(Skeletal landmark data)

★ ★ ★ ★ ★ ★ ★

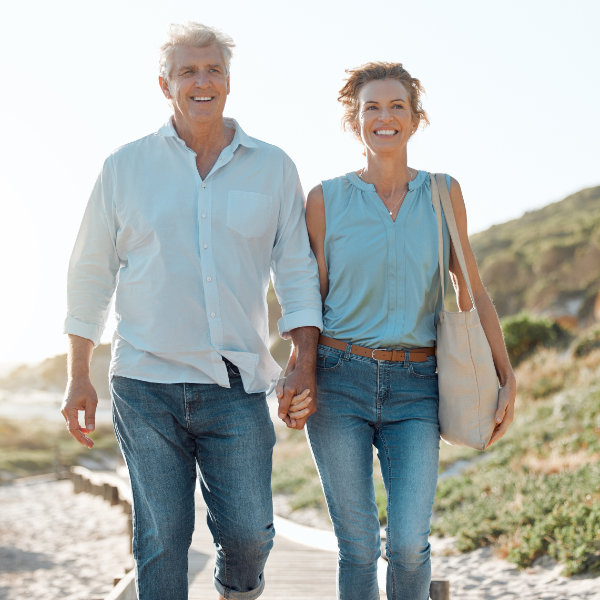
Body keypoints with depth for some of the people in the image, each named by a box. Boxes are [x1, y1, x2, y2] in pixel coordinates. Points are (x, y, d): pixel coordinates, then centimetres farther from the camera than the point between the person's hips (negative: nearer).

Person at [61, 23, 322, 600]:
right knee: (161, 538, 1)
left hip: (237, 387, 1)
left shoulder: (273, 168, 7)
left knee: (249, 532, 0)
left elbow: (297, 271, 8)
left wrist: (304, 368, -3)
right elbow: (91, 272, 10)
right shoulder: (126, 167, 5)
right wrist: (78, 377, 7)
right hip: (146, 384, 0)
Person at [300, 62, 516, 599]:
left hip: (415, 388, 1)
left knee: (409, 543, -11)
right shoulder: (326, 199, 2)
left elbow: (472, 293, 10)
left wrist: (508, 378, 5)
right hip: (339, 383, 0)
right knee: (358, 545, 1)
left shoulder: (443, 193, 6)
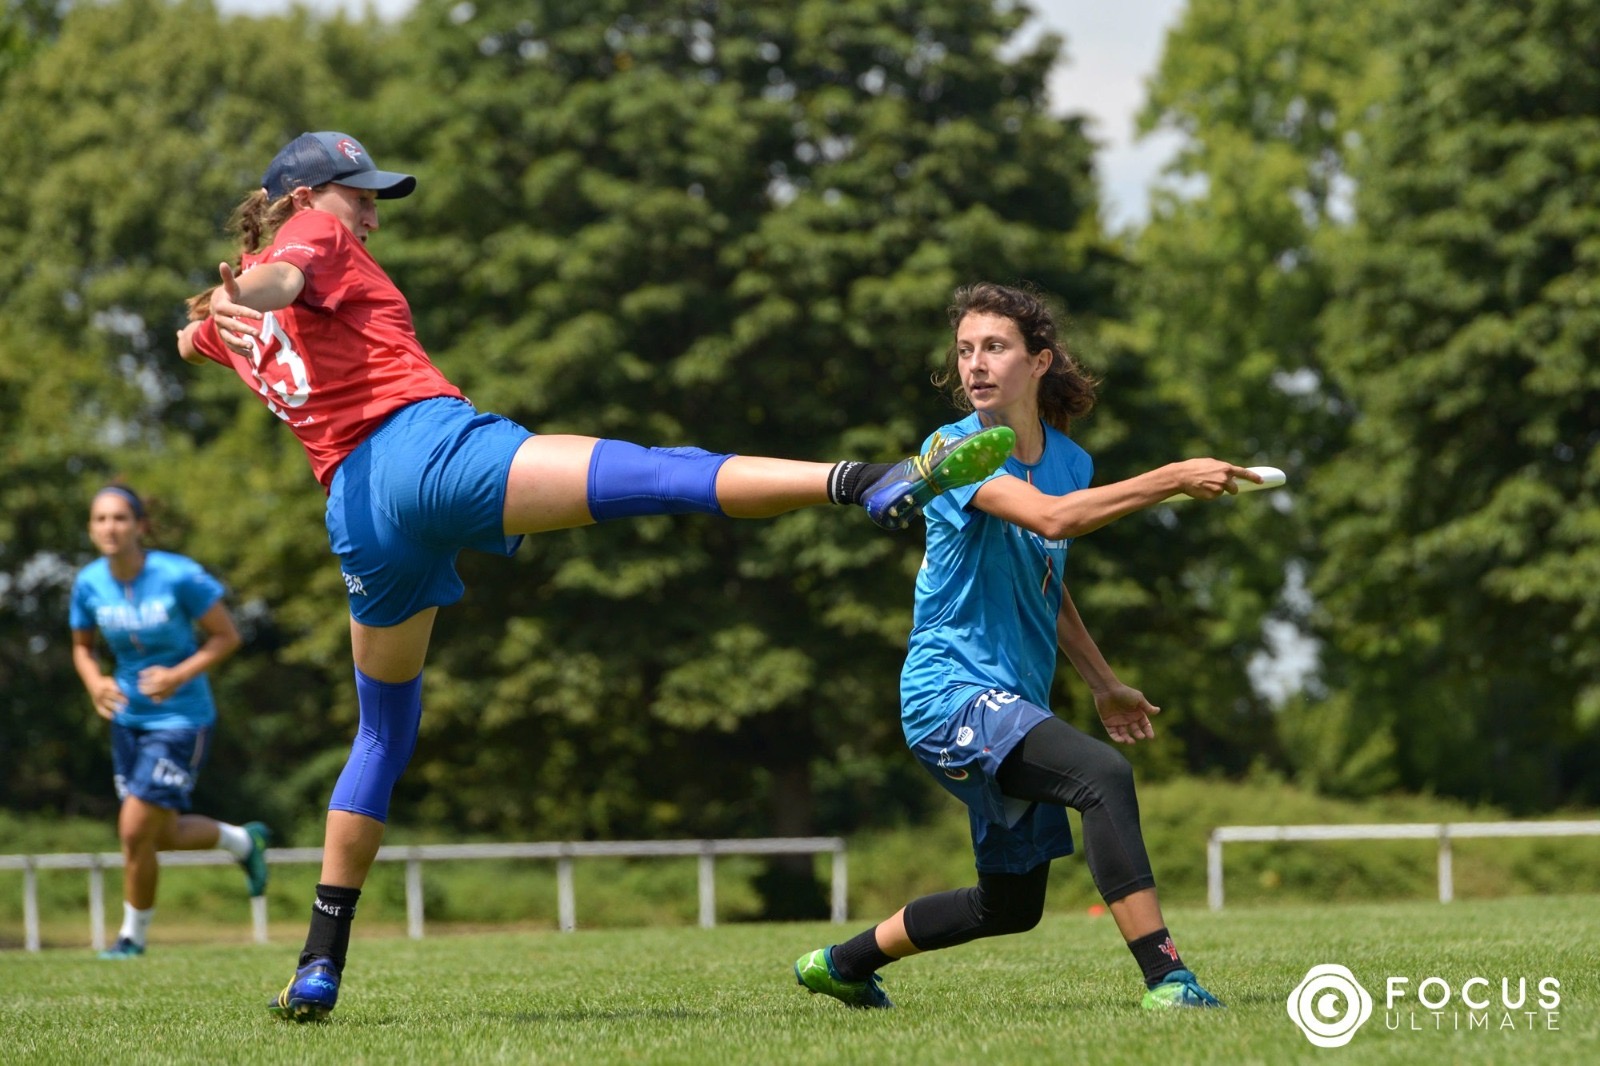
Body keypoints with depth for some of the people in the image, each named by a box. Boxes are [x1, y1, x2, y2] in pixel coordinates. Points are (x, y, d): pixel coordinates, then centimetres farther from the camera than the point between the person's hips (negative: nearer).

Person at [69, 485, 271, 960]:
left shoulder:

★ ★ ★ ★ ★ ★ ★

◆ **EXERCISE PROMPT**
Using the records above, count how many lines include the word "right", and reply only with that figure.

◆ **TASK OUTPUT**
8